Abstract: dvi (3K), pdf (79K), ps (30K).
Paper: dvi (18K), pdf (151K), ps (69K).
We are concerned with implementing BLAS level 3 for real matrices on the CAP-II, with emphasis on obtaining the highest possible performance, without sacrificing numerical stability. While the CAP-II has many features that make it very well-suited for this purpose, there are also many new challenges in implementing BLAS level-3 on a distributed memory parallel computer (these are currently being considered also by the authors of BLAS-3, who designed it primarily for cache and shared memory architectures).
One such challenge is its external interface: BLAS-3 subroutines can be called by the host program, with the CAP array used like a (very powerful) floating point unit. Alternatively, CAP cell equivalents of BLAS-3 subroutines may be called by the cell programs; this approach is more efficient but deviates from the BLAS standards. These issues are discussed.
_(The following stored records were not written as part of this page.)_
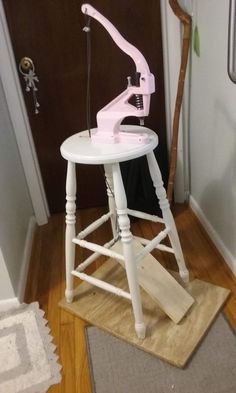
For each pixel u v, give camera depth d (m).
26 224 1.83
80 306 1.34
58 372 1.10
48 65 1.73
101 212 2.09
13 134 1.76
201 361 1.09
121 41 0.98
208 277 1.44
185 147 1.88
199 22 1.44
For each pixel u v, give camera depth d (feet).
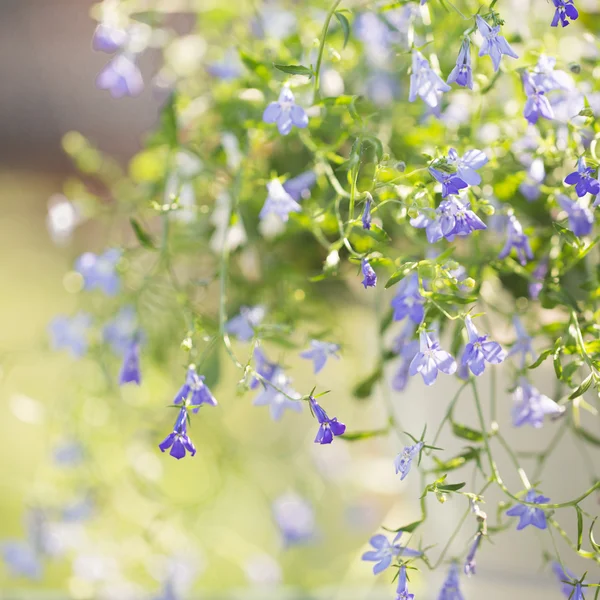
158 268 3.54
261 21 3.68
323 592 4.06
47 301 6.91
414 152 3.49
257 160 3.64
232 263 3.70
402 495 4.32
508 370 3.42
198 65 3.86
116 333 3.72
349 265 3.62
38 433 5.46
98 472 4.03
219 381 3.57
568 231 3.23
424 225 3.19
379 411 3.94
We also discuss the high-level design of basic parallel matrix multiplication, transposition and triangular matrix inversion algorithms to be used by the BLAS-3 subroutines. With the efficient row/column broadcast available on the CAP-II using wormhole routing, "semi-systolic" algorithms, with a low startup time, appear to be superior to other algorithms. It is hoped that input from the workshop can help to finalize details of the high-level design.
On the lower levels of design, optimization of cell program codes (e.g. optimizing inner product or gaxpy loops, use of the SPARC cache) must be considered. Also relevant is the degree of optimization possible from the available CAP-II cell program compilers.